**Task details:** Copy nothing but the lines below running from the line containing "text: (167, 302)" through the line containing "text: (339, 607)", both end lines included.

**Extracted data:**
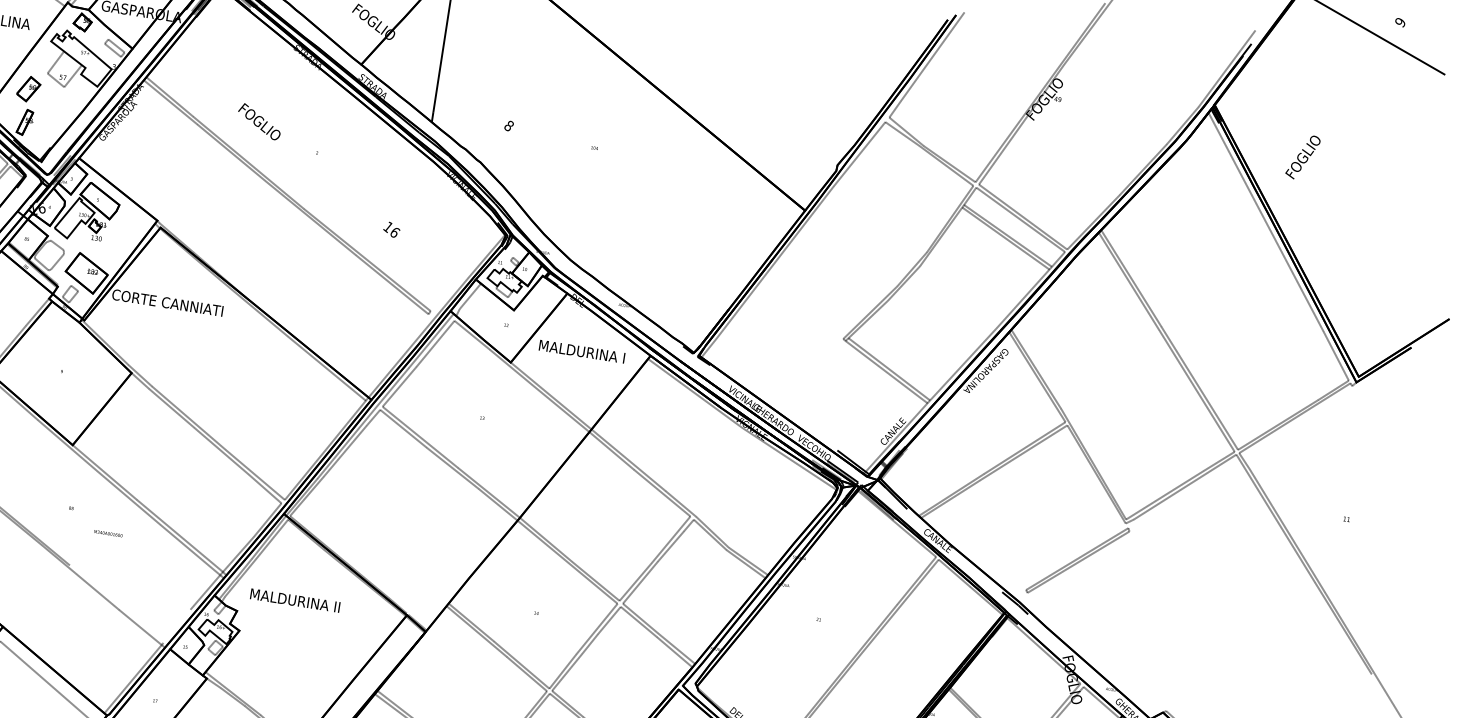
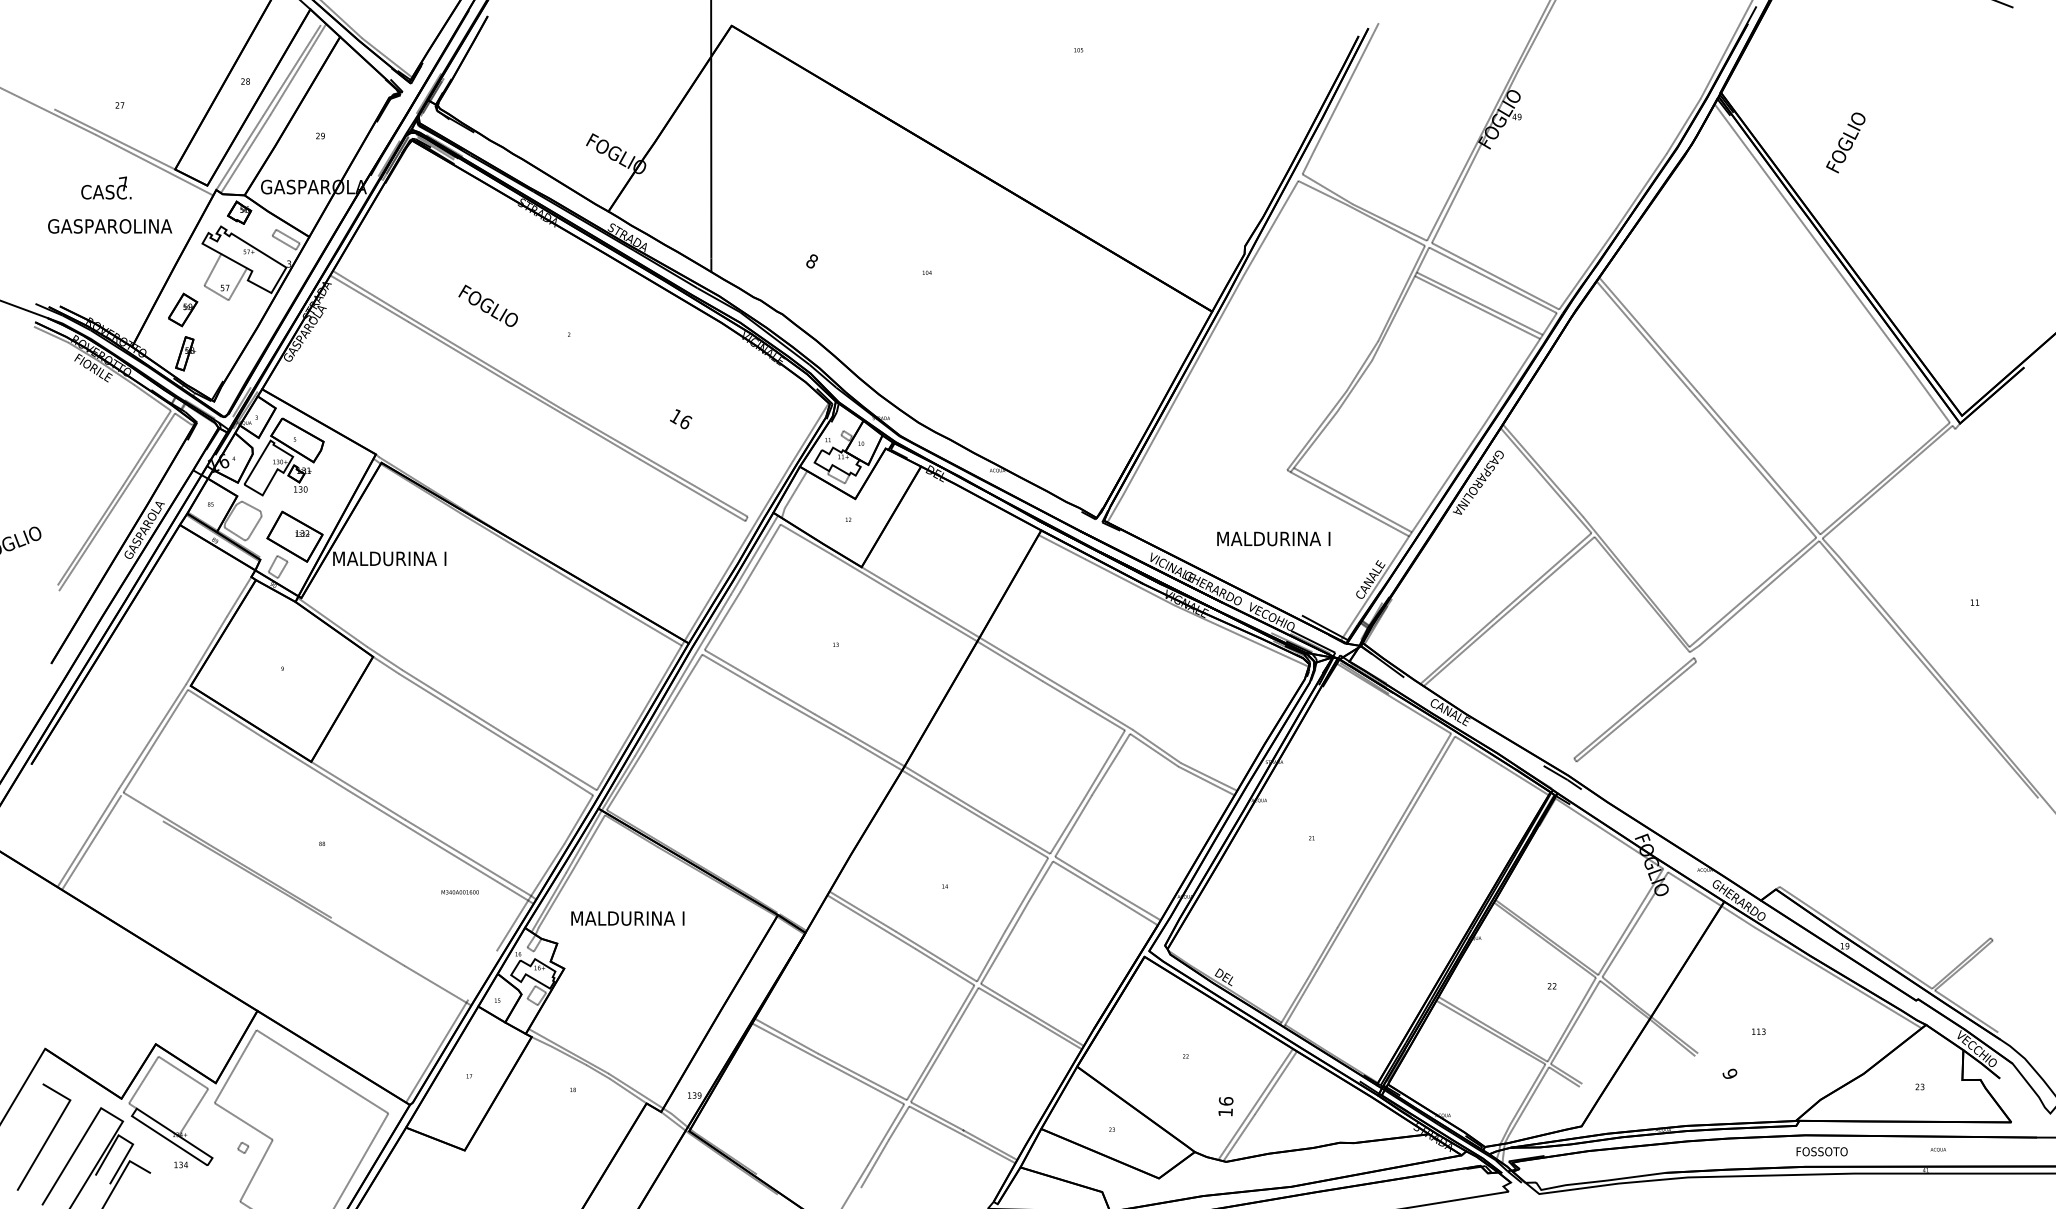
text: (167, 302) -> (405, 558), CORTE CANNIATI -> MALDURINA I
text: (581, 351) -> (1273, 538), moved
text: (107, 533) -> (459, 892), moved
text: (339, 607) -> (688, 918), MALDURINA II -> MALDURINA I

---

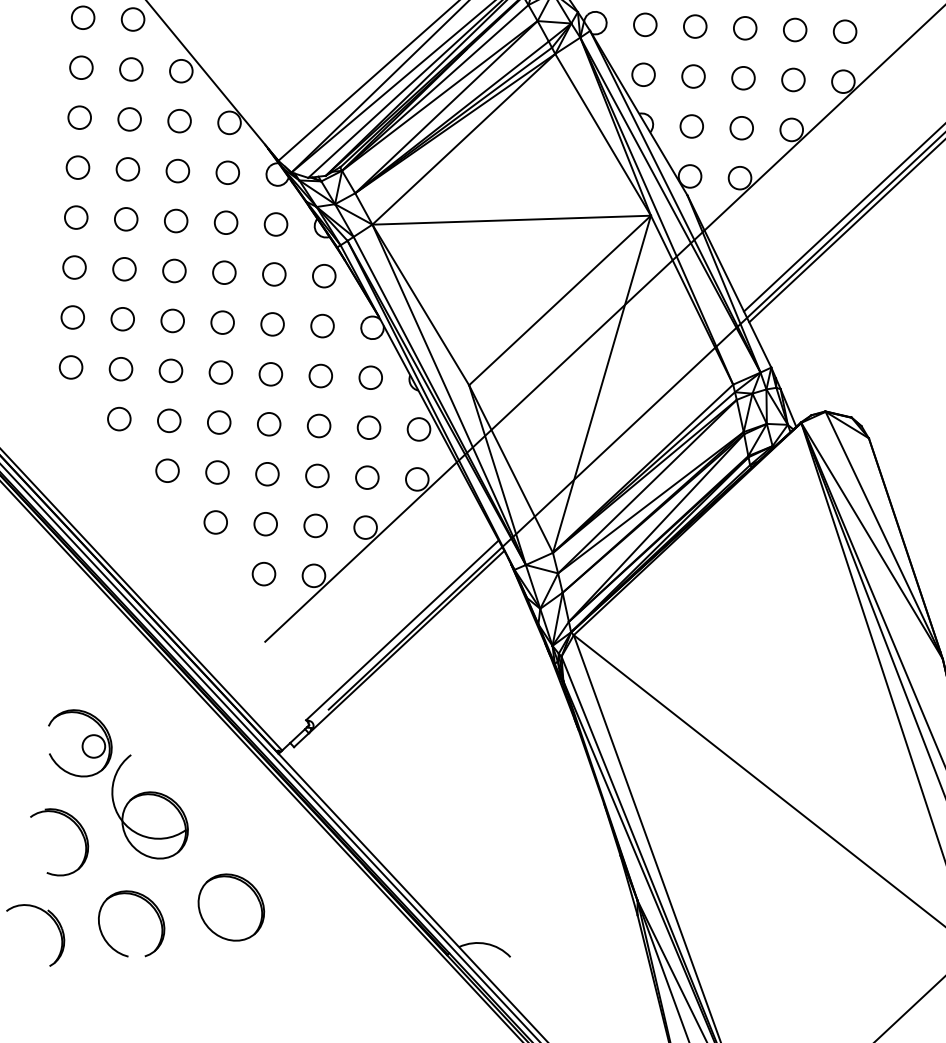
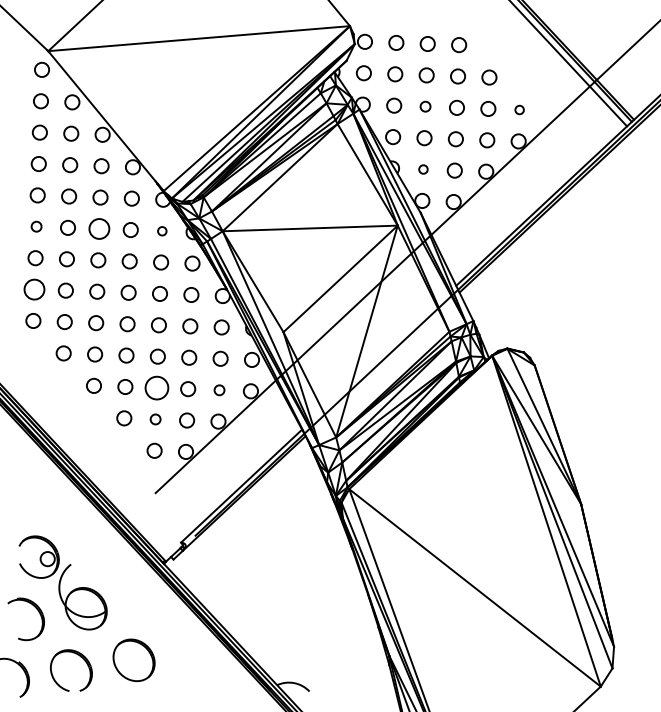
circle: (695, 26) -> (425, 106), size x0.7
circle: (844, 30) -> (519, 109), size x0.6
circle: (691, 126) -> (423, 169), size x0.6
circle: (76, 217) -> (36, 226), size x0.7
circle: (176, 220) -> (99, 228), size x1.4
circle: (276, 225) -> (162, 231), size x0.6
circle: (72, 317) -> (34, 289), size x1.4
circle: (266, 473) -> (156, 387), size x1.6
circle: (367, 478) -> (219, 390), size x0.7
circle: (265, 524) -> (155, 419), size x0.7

---

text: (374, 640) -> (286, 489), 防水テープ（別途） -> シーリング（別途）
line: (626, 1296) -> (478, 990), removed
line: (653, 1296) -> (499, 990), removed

**Result:**
text: (167, 302) -> (405, 558), CORTE CANNIATI -> MALDURINA I
text: (581, 351) -> (1273, 538), moved
text: (107, 533) -> (459, 892), moved
text: (339, 607) -> (688, 918), MALDURINA II -> MALDURINA I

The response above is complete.